O controle do mercado é concentrado, com a Binance à frente, respondendo por 45,1% de todas as ofertas disponíveis. A Paxful ocupa a segunda posição, com 19,1%, seguida pela Noones, que representa 14,3% do total. Corretoras menores disputam a fatia restante, mas enfrentam desafios para ganhar relevância frente às líderes do setor. Juntas, as três maiores plataformas concentram 78,5% de toda a atividade P2P nacional, evidenciando a forte centralização do mercado.
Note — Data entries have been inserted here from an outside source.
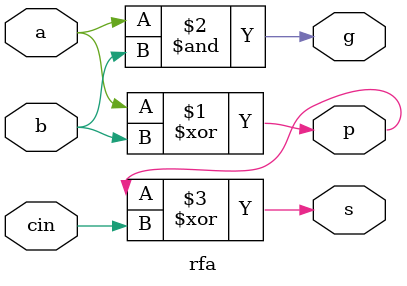
<source format=sv>
module rfa (
    input  logic a,
    input  logic b,
    input  logic cin,
    output logic s,
    output logic p,
    output logic g
);

assign p = a ^ b;
assign g = a & b;
assign s = p ^ cin;
    
endmodule
</source>
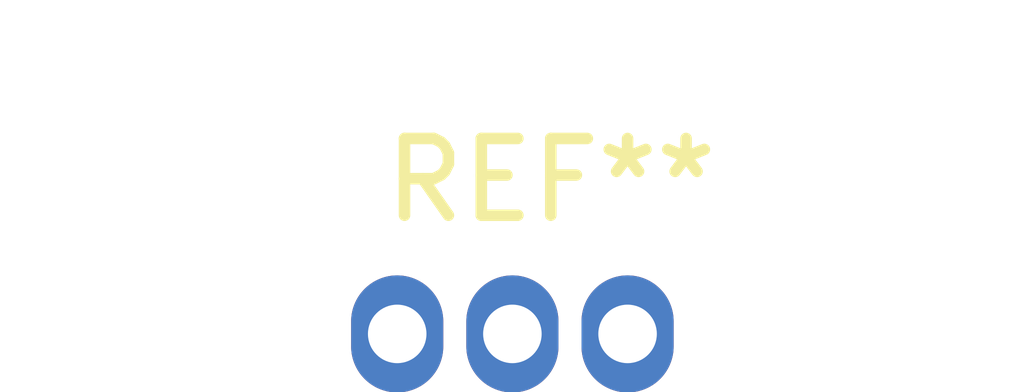
<source format=kicad_pcb>
(kicad_pcb (version 4) (host pcbnew 4.0.4-stable)

  (general
    (links 0)
    (no_connects 0)
    (area 0 0 0 0)
    (thickness 1.6)
    (drawings 0)
    (tracks 0)
    (zones 0)
    (modules 1)
    (nets 1)
  )

  (page A4)
  (layers
    (0 F.Cu signal)
    (31 B.Cu signal)
    (32 B.Adhes user)
    (33 F.Adhes user)
    (34 B.Paste user)
    (35 F.Paste user)
    (36 B.SilkS user)
    (37 F.SilkS user)
    (38 B.Mask user)
    (39 F.Mask user)
    (40 Dwgs.User user)
    (41 Cmts.User user)
    (42 Eco1.User user)
    (43 Eco2.User user)
    (44 Edge.Cuts user)
    (45 Margin user)
    (46 B.CrtYd user)
    (47 F.CrtYd user)
    (48 B.Fab user)
    (49 F.Fab user)
  )

  (setup
    (last_trace_width 0.25)
    (trace_clearance 0.2)
    (zone_clearance 0.508)
    (zone_45_only no)
    (trace_min 0.2)
    (segment_width 0.2)
    (edge_width 0.15)
    (via_size 0.6)
    (via_drill 0.4)
    (via_min_size 0.4)
    (via_min_drill 0.3)
    (uvia_size 0.3)
    (uvia_drill 0.1)
    (uvias_allowed no)
    (uvia_min_size 0.2)
    (uvia_min_drill 0.1)
    (pcb_text_width 0.3)
    (pcb_text_size 1.5 1.5)
    (mod_edge_width 0.15)
    (mod_text_size 1 1)
    (mod_text_width 0.15)
    (pad_size 1.524 1.524)
    (pad_drill 0.762)
    (pad_to_mask_clearance 0.2)
    (aux_axis_origin 0 0)
    (visible_elements FFFFFF7F)
    (pcbplotparams
      (layerselection 0x00030_80000001)
      (usegerberextensions false)
      (excludeedgelayer true)
      (linewidth 0.150000)
      (plotframeref false)
      (viasonmask false)
      (mode 1)
      (useauxorigin false)
      (hpglpennumber 1)
      (hpglpenspeed 20)
      (hpglpendiameter 15)
      (hpglpenoverlay 2)
      (psnegative false)
      (psa4output false)
      (plotreference true)
      (plotvalue true)
      (plotinvisibletext false)
      (padsonsilk false)
      (subtractmaskfromsilk false)
      (outputformat 1)
      (mirror false)
      (drillshape 1)
      (scaleselection 1)
      (outputdirectory ""))
  )

  (net 0 "")

  (net_class Default "Ceci est la Netclass par défaut"
    (clearance 0.2)
    (trace_width 0.25)
    (via_dia 0.6)
    (via_drill 0.4)
    (uvia_dia 0.3)
    (uvia_drill 0.1)
  )

  (module JST_conn:JST-ZH-B3B-ZR (layer F.Cu) (tedit 586911F2) (tstamp 5869136D)
    (at 0 0)
    (fp_text reference REF** (at 0.5 -2) (layer F.SilkS)
      (effects (font (size 1 1) (thickness 0.15)))
    )
    (fp_text value JST-ZH-B3B-ZR (at 0 -3.5) (layer F.Fab)
      (effects (font (size 1 1) (thickness 0.15)))
    )
    (pad 1 thru_hole oval (at -1.5 0) (size 1.2 1.524) (drill 0.762) (layers *.Cu *.Mask))
    (pad 2 thru_hole oval (at 0 0) (size 1.2 1.524) (drill 0.762) (layers *.Cu *.Mask))
    (pad 3 thru_hole oval (at 1.5 0) (size 1.2 1.524) (drill 0.762) (layers *.Cu *.Mask))
  )

)

</source>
Essa concentração impacta diretamente a dinâmica de preços e o acesso de milhões de investidores. Empresas menores, como ByBit e OKX, têm participação limitada e encontram custos mais altos para competir, enquanto os players dominantes moldam grande parte das negociações.
Pix e USDT dominam transações
No país, o Pix se tornou o principal método de pagamento em negociações de criptomoedas, figurando em cerca de 80% dos anúncios monitorados. Sua rapidez e liquidação instantânea tornam o mercado P2P altamente eficiente e competitivo frente às exchanges tradicionais. Paralelamente, a preferência dos investidores recai sobre moedas estáveis: o USDT lidera com 46,2% de todas as transações, garantindo paridade com o dólar, proteção do poder de compra e facilidade para transferências de valor.
Segundo Zuzanna Kolucka Maeji, Diretora Associada de Vendas para a América Latina da Crystal Intelligence, “o mercado P2P brasileiro reflete tanto inovação quanto desafios regulatórios na região. Com US$ 2,2 trilhões em capacidade de negociação e o Pix em 80% das transações, essas plataformas se consolidam como infraestrutura financeira essencial para milhões de brasileiros.”
O uso intensivo de stablecoins e do Pix também altera a abordagem das autoridades. O Banco Central considera algumas operações com moedas estáveis como transações de câmbio, exigindo relatórios ao Coaf, e a rapidez do Pix facilita o rastreio dessas movimentações.
Novas regras regulatórias em 2026 transformam o setor
Em fevereiro de 2026, a implementação das normas de licenciamento para Prestadores de Serviços de Ativos Virtuais (VASPs) mudou o panorama do mercado brasileiro. As empresas agora precisam decidir entre se adequar integralmente às regras ou encerrar suas operações no país. Entre as exigências do Banco Central estão a manutenção de capital mínimo, a segregação de ativos e a identificação rigorosa dos clientes, conforme o procedimento de conheça seu cliente (KYC).
De acordo com a análise, as grandes plataformas possuem estrutura e recursos para absorver esses custos de adaptação. Binance e Paxful, com sistemas de compliance globais, estão bem posicionadas para conduzir a transição e manter a liderança. Em contraste, plataformas menores e sem presença local enfrentam alto risco de bloqueio ou exclusão do mercado, enquanto tentam se adequar a exigências regulatórias cada vez mais rigorosas.
O cenário evidencia que o mercado P2P brasileiro combina inovação tecnológica com desafios regulatórios complexos, moldando a forma como milhões de brasileiros negociam criptomoedas e influenciando diretamente o futuro do setor no país.